_Study text_
▬▬▬▬▬▬▬▬▬▬
William Mackinnon, Adventure and folly (ii), acrylic, oil and automotive enamel on linen, 258 x 200 cm.

The Sulman Prize was established within the terms of Sir John Sulman’s bequest, the prize was first awarded in 1936. Each year the trustees of the Art Gallery of NSW invite a guest artist to judge this open competition.

Clara Adolphs, Spectators, oil on linen, left panel: 132.6 x 188.7 cm; right panel: 132.6 x 188.3 cm.

About the work, Clara Adolphs says: “My work explores the notion of time and memory. Fascinated by the question of what remains after a moment has passed, I often use abandoned anonymous photographs as the starting point for my paintings. Disconnecting from the subjects’ identities allows a focus on the indefinable, yet timeless, collective nature of the human experience.

Spectators began as three photographs. I was drawn to these images by their shared sense of suspense and anticipation. By weaving them together to make this diptych – a process of choosing what will remain and what I will omit – I have created a new context, while giving these figures a new life.”

Ildiko Kovacs, Aquine, oil on board, 240 x 120 cm.

About the work, Kovacs says: “Over the last few years, I have been looking more at sculpture, which has influenced my paintings. I paint using a foam roller, which lends itself to making a more solid line. As part of my process, I rework the line intuitively, finding form and rhythm simultaneously with colour. I remould the line, weave it, stack it and reconstruct it until I reach a wholeness in the making, attaining a feeling that sits comfortably in my physicality as well as in what I see.”
▬▬▬▬▬▬▬▬▬▬
_Data section_
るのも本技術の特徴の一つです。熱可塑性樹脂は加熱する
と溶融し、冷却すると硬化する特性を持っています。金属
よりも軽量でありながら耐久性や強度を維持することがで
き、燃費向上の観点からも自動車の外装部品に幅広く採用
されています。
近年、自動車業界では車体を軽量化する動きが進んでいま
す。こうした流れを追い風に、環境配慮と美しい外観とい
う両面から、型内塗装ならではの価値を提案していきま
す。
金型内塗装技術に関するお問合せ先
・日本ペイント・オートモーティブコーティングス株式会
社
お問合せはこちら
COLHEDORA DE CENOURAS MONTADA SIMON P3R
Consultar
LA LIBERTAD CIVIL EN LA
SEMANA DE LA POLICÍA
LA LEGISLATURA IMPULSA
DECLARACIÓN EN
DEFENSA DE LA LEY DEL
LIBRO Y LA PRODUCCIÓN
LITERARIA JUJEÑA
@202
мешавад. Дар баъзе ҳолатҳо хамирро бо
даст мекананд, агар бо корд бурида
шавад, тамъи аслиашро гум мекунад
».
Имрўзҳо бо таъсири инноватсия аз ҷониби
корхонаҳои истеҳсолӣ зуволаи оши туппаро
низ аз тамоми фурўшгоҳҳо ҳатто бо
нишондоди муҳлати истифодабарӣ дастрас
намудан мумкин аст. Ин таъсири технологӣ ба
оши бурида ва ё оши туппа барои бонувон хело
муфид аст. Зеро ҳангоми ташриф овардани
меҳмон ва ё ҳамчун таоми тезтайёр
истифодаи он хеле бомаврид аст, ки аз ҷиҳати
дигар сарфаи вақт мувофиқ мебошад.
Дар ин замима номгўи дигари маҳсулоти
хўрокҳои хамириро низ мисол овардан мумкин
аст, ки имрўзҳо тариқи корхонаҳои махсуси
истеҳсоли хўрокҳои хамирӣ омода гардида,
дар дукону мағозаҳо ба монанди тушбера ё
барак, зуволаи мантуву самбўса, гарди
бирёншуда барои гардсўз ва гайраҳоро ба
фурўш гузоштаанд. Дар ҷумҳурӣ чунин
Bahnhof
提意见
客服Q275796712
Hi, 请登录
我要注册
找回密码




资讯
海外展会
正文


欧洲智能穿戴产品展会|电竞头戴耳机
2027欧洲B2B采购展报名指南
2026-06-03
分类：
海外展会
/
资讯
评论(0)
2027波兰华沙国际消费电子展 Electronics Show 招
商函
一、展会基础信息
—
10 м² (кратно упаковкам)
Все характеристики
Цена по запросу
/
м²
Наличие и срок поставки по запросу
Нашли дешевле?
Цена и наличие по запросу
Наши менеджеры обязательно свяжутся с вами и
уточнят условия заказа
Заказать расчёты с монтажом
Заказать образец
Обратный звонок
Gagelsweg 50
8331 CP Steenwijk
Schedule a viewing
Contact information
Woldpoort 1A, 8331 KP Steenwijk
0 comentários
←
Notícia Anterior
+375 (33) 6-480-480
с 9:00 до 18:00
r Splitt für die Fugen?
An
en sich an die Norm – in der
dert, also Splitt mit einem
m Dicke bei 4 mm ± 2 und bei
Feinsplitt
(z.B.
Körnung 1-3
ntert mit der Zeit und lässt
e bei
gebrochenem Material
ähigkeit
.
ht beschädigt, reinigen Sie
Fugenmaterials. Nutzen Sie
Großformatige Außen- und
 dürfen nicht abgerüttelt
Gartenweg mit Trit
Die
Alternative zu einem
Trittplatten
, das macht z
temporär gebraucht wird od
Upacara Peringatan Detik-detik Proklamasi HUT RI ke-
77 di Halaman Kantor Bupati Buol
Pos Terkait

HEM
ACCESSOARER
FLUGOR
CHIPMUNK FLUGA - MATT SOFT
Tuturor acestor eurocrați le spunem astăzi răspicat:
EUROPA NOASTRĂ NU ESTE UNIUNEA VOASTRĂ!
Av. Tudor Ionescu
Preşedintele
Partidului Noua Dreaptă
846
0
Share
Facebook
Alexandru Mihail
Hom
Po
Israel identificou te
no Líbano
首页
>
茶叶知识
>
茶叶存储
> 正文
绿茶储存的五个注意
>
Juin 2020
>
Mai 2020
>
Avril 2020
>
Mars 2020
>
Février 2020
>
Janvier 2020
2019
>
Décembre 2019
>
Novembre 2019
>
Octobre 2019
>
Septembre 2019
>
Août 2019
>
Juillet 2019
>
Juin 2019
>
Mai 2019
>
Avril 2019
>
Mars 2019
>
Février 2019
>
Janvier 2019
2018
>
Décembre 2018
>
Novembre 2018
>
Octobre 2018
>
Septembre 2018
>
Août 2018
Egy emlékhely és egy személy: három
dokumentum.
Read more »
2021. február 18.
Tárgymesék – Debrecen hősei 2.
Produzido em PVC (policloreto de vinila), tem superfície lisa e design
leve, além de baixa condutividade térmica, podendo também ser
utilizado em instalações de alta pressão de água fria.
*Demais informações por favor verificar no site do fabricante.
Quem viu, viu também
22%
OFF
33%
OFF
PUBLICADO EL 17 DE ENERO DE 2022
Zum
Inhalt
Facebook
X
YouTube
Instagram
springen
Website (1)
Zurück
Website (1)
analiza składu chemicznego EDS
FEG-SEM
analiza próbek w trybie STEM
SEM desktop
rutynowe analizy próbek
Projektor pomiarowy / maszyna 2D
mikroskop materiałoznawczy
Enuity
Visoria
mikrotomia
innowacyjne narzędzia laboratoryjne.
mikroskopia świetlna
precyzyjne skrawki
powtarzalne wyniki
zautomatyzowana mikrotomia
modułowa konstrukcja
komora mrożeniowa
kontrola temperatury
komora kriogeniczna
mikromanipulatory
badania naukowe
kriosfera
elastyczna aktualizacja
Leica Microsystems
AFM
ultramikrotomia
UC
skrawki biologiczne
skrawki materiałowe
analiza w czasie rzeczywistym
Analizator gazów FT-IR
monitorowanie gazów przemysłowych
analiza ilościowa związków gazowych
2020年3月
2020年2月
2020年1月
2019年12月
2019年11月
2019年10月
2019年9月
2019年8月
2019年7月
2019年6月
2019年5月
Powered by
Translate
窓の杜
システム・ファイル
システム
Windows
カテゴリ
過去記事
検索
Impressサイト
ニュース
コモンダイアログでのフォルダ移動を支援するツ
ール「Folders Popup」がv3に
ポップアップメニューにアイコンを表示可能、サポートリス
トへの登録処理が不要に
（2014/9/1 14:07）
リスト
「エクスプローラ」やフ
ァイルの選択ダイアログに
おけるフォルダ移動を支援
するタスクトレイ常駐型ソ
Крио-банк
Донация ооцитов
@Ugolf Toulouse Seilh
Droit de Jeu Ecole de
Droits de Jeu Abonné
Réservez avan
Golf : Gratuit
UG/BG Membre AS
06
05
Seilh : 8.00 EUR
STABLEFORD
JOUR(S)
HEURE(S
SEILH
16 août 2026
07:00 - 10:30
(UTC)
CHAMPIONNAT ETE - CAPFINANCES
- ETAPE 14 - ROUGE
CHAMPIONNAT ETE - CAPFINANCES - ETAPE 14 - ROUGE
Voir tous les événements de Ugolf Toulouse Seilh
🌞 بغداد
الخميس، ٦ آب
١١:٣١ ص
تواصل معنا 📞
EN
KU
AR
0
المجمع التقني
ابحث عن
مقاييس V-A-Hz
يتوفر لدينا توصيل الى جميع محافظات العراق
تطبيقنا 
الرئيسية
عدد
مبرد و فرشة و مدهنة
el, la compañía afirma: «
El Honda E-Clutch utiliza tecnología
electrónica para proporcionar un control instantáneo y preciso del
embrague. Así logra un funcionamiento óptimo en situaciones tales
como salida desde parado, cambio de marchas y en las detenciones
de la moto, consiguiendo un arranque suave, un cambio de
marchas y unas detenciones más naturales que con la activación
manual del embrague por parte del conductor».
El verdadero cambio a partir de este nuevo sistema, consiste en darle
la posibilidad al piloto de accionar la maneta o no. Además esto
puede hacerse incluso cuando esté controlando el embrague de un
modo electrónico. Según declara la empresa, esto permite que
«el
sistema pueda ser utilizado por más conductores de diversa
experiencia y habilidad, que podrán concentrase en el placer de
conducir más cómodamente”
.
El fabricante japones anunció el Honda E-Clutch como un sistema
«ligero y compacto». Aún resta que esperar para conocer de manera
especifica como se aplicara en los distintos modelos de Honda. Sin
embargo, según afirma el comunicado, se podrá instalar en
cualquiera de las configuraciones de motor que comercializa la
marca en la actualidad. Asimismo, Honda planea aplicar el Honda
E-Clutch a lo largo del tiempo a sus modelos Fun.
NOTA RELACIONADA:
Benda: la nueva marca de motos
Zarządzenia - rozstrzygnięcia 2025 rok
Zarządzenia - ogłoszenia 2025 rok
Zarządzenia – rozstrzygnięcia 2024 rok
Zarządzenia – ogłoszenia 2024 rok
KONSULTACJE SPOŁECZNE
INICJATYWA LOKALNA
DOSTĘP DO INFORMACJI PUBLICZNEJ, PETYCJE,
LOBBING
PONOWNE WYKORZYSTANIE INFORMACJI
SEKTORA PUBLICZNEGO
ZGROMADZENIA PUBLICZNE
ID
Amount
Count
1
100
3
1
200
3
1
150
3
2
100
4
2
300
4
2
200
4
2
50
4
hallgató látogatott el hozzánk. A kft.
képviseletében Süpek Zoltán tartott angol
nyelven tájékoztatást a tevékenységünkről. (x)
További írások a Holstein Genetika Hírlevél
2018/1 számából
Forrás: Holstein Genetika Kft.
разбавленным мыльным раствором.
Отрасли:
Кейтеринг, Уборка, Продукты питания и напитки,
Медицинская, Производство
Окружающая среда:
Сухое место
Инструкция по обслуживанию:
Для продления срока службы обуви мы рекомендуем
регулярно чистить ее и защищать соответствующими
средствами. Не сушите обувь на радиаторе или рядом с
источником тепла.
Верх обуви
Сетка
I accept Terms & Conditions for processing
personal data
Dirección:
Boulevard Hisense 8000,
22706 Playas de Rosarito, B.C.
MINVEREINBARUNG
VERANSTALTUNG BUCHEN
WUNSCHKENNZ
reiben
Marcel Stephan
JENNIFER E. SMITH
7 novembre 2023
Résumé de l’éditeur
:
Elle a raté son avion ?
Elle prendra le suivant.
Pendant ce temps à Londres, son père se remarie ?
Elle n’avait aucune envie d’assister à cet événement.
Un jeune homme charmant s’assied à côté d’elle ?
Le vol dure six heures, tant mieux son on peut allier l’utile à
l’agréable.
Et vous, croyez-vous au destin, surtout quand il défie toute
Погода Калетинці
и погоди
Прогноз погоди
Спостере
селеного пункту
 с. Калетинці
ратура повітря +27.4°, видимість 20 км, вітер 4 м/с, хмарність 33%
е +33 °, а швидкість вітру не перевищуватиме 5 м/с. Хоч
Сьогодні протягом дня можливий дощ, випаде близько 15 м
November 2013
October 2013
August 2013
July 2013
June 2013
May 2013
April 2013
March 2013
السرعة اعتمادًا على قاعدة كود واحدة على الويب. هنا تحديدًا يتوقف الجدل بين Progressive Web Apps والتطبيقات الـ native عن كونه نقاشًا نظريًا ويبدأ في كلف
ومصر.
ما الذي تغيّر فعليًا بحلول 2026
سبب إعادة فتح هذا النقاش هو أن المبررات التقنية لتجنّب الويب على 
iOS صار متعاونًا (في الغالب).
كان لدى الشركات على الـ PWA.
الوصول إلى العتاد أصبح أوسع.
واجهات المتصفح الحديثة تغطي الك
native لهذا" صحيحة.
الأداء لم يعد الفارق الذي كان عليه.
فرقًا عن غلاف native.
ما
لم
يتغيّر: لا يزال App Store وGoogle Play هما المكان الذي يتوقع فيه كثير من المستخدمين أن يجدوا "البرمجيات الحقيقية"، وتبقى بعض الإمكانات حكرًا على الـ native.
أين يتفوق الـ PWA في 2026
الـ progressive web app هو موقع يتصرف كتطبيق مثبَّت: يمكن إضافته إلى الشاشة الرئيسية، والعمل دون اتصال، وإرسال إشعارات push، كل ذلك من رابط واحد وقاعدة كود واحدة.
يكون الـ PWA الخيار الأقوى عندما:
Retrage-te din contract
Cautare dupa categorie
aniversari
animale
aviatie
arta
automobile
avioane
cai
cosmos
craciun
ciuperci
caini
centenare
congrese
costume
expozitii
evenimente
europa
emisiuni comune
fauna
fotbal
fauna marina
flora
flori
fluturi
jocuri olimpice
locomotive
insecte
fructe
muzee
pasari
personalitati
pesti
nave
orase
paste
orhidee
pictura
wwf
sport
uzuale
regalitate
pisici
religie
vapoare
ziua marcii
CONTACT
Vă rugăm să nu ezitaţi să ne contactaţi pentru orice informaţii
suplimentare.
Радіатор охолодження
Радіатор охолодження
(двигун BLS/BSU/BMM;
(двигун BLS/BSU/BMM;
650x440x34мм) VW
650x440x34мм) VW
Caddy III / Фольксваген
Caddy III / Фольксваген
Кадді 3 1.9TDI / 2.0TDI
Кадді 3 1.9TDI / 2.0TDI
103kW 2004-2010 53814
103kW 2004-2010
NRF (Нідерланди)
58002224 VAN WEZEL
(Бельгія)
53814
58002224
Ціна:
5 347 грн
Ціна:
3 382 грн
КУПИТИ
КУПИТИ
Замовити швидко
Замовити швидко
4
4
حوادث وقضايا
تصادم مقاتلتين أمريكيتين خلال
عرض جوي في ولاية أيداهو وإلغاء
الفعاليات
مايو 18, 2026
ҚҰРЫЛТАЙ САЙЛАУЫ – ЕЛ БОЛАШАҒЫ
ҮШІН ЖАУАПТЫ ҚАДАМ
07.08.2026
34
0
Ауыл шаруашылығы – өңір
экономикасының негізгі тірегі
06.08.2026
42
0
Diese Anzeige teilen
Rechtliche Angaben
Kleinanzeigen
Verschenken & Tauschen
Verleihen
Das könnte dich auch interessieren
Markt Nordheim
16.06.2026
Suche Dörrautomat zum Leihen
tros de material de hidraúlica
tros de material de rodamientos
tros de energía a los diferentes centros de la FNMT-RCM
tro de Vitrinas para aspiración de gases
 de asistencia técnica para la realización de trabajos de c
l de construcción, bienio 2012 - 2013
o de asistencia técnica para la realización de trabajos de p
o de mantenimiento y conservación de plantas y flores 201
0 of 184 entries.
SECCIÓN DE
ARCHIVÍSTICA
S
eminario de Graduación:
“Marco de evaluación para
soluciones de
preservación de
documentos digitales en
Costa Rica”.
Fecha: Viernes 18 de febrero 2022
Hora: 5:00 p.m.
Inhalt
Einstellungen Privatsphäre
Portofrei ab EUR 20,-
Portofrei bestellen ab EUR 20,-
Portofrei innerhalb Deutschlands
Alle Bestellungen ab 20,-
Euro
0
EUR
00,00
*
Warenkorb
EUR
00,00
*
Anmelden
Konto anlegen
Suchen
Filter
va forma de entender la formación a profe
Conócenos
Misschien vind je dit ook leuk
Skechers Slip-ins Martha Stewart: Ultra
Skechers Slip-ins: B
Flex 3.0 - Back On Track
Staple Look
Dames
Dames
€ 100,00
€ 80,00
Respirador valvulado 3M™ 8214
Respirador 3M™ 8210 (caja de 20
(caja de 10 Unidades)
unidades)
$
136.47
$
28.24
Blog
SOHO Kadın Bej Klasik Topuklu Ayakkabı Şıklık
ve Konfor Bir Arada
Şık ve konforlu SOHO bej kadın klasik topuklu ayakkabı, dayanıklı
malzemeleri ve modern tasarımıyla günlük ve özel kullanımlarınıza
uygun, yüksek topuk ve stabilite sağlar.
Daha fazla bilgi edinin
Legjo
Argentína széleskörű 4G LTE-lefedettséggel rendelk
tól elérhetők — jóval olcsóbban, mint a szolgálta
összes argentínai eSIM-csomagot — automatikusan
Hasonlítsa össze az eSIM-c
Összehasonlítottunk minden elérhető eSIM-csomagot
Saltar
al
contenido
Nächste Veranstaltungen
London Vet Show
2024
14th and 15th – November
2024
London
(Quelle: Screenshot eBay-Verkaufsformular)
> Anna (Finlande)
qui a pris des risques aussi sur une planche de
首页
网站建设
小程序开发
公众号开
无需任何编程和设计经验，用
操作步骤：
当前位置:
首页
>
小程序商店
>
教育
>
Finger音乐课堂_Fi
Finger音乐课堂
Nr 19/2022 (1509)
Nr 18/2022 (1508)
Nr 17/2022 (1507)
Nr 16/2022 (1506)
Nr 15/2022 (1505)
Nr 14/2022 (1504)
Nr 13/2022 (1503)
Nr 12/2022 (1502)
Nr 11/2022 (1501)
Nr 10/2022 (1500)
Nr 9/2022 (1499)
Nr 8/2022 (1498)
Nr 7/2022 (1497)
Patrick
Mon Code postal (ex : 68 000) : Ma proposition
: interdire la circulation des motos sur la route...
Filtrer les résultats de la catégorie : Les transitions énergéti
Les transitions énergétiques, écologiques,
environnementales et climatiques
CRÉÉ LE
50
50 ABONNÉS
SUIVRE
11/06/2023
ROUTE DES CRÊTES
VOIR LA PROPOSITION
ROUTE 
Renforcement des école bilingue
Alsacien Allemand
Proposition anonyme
▬▬▬▬▬▬▬▬▬▬
_Your instructions_
In the Sulman Prize text, what does Ildiko Kovacs use to paint?

_Answer space_
A foam roller.